• **Quoted passage**
※ ※ ※

The Google Chrome team is happy to announce the arrival of Chrome 19 to the Stable Channel for Windows, Mac, Linux and Chrome Frame. Chrome 19 contains a number of new features like tab sync. More detailed updates are available on the Chrome Blog.
Security fixes and rewards:
Please see the Chromium security page for more detail. Note that the referenced bugs may be kept private until a majority of our users are up to date with the fix.
[112983] Low CVE-2011-3083: Browser crash with video + FTP. Credit to Aki Helin of OUSPG.
[113496] Low CVE-2011-3084: Load links from internal pages in their own process. Credit to Brett Wilson of the Chromium development community.
[118374] Medium CVE-2011-3085: UI corruption with long autofilled values. Credit to “psaldorn”.
[$1000] [118642] High CVE-2011-3086: Use-after-free with style element. Credit to Arthur Gerkis.
[118664] Low CVE-2011-3087: Incorrect window navigation. Credit to Charlie Reis of the Chromium development community.
[$500] [120648] Medium CVE-2011-3088: Out-of-bounds read in hairline drawing. Credit to Aki Helin of OUSPG.
[$1000] [120711] High CVE-2011-3089: Use-after-free in table handling. Credit to miaubiz.
[$500] [121223] Medium CVE-2011-3090: Race condition with workers. Credit to Arthur Gerkis.
[121734] High CVE-2011-3091: Use-after-free with indexed DB. Credit to Google Chrome Security Team (Inferno).
[$1000] [122337] High CVE-2011-3092: Invalid write in v8 regex. Credit to Christian Holler.
[$500] [122585] Medium CVE-2011-3093: Out-of-bounds read in glyph handling. Credit to miaubiz.
[122586] Medium CVE-2011-3094: Out-of-bounds read in Tibetan handling. Credit to miaubiz.

※ ※ ※

Records from a data source:
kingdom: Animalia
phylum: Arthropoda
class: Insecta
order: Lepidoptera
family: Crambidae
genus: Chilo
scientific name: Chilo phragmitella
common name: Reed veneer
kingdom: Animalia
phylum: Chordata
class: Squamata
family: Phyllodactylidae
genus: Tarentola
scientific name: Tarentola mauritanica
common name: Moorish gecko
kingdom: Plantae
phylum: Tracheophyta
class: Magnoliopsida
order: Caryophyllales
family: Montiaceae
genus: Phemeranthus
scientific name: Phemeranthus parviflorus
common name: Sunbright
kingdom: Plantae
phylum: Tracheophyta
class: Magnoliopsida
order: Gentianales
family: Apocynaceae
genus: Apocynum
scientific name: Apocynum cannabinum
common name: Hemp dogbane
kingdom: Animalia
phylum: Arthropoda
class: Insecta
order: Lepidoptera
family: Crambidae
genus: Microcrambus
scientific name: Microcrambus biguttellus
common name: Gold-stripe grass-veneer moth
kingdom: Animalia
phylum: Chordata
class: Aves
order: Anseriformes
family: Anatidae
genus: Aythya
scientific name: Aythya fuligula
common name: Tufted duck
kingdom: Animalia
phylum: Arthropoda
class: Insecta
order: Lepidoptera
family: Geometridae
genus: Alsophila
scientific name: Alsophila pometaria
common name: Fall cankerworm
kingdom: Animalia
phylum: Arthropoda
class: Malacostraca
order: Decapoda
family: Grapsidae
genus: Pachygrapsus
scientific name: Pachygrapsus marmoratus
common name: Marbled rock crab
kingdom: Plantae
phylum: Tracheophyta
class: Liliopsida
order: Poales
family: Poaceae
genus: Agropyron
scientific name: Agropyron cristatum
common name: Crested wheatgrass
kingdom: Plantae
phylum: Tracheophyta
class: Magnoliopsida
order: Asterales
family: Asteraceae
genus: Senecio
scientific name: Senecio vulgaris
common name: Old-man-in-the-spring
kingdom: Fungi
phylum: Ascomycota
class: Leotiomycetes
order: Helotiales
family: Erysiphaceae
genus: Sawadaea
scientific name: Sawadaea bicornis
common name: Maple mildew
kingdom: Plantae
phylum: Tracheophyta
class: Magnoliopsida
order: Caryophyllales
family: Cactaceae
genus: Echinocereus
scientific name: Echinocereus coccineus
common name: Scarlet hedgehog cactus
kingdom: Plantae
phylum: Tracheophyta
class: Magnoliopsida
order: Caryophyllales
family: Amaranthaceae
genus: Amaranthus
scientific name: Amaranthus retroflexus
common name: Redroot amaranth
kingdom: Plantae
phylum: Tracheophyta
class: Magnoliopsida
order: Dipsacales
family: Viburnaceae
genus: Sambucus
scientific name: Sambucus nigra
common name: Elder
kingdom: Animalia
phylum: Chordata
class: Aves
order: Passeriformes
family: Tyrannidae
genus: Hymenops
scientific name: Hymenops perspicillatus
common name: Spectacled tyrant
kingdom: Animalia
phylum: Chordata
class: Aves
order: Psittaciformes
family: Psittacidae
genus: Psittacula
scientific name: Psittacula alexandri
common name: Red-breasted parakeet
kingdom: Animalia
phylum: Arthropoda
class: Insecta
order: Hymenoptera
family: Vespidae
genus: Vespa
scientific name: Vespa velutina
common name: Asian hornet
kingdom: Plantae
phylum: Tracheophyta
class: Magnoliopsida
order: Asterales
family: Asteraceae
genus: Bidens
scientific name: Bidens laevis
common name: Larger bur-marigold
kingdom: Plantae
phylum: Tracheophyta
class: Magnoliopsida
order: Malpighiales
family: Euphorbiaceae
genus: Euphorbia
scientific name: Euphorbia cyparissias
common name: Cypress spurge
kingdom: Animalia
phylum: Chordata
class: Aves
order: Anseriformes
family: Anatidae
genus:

※ ※ ※

• **Tasks**
1. Answer these questions from the Chrome 19 announcement, one line for each answer, marked (a), (b) and (c) like the questions.
(a) Which platforms is Chrome 19 released to on the Stable Channel?
(b) Who is credited with CVE-2011-3086?
(c) What severity is given to CVE-2011-3094, and what problem does it describe?
2. Continue the Chrome 19 announcement from the point where it stops.

• **Responses**
1.
(a) Windows, Mac, Linux and Chrome Frame.
(b) Arthur Gerkis.
(c) Medium; an out-of-bounds read in Tibetan handling.

2.
[$1000] [123481] High CVE-2011-3095: Out-of-bounds write in OGG container. Credit to Hannu Heikkinen.
[Linux only] [123530] Low CVE-2011-3096: Use-after-free in GTK omnibox handling. Credit to Arthur Gerkis.
[123733] [124182] High CVE-2011-3097: Out-of-bounds write in sampled functions with PDF. Credit to Kostya Serebryany of Google and Evgeniy Stepanov of Google.
[Windows only] [124216] Low CVE-2011-3098: Bad search path for Windows Media Player plug-in. Credit to Haifei Li of Microsoft and MSVR (MSVR:159).
[124479] High CVE-2011-3099: Use-after-free in PDF with corrupt font encoding name. Credit to Mateusz Jurczyk of Google Security Team and Gynvael Coldwind of Google Security Team.
[124652] Medium CVE-2011-3100: Out-of-bounds read drawing dash paths. Credit to Google Chrome Security Team (Inferno).
And some additional rewards for issues with a wider scope than Chrome:
[Linux only] [$500] [118970] Medium CVE-2011-3101: Work around Linux Nvidia driver bug. Credit to Aki Helin of OUSPG.
[$1500] [125462] High CVE-2011-3102: Off-by-one out-of-bounds write in libxml. Credit to Jüri Aedla.